Most of these are currently situated in what is known as the European Quarter of Brussels - but only two of them – the main Berlaymont building and the Charlemagne building – are larger than 50,000m².
The commission must use its office space more efficiently and adjust better to financial constraints and long-term planning, commissioner Siim Kallas, in charge of administrative affairs, said when presenting the project on Wednesday (5 September).
The practical result is that future buildings will be higher than the current imposing multi-storey EU buildings that house commissioners and all their staff and officials.
Under the new plan, the Commission will occupy some 400,000m² in office space in the perimeter of the European District, while around 180,000m² will be spared for housing, shops and equipment. This would mean both rebuilding most of the area and using some of the existing facilities.

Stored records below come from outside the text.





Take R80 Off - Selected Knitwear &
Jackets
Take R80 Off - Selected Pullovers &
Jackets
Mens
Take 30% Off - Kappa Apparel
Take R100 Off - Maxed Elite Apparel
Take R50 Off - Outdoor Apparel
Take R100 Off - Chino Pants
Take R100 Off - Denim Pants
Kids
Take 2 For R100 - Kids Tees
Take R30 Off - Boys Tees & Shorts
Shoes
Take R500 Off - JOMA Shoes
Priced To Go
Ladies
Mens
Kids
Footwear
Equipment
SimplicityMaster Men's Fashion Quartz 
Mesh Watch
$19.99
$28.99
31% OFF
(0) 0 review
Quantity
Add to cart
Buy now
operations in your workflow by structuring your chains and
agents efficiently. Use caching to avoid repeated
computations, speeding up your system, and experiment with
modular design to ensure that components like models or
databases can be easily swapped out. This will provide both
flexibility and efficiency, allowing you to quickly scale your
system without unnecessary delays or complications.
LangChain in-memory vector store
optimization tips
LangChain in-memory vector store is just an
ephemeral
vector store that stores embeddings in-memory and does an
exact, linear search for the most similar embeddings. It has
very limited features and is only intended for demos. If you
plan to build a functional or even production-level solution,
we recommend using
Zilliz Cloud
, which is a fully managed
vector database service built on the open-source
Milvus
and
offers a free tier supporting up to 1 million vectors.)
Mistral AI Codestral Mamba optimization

Commission buildings will also be decentralised in a maximum of three other areas in Brussels in order to avoid a "ghetto effect" in the European Quarter, said Charles Picque, minister-president of the Brussels-Capital region when co-presenting the project.

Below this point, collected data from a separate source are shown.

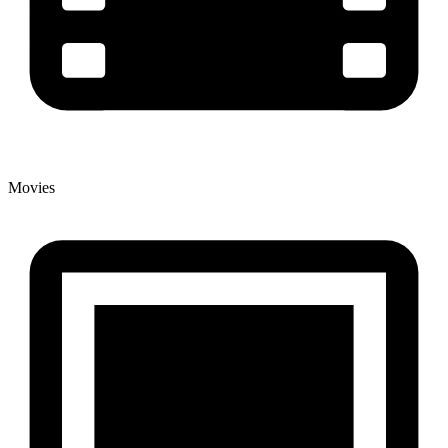
Movies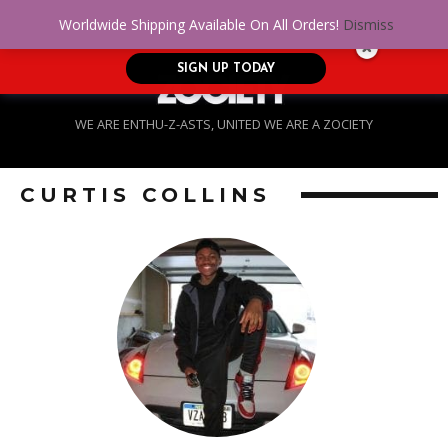
No Credit. Bad Credit. No problem! Get
0
Worldwide Shipping Available On All Orders!
Dismiss
approved for up to $5,000!
SIGN UP TODAY
WE ARE ENTHU-Z-ASTS, UNITED WE ARE A ZOCIETY
CURTIS COLLINS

Asked whether the plan would mean building new skyscraper types of buildings in Brussels, Mr Picque excluded this possibility. The new buildings would be "higher than now", but "far from [being] skyscrapers", he said.
In order to complete the project, the European Commission will launch an international architectural planning competition which it hopes to finalise by the end of 2009.
Officials were reluctant say how much the whole project would cost, pointing out only that the expenditures would remain within the limits of the 2007-2013 EU budget.
In 2007, the European commission's budget for buildings expenditure is €207.49 million.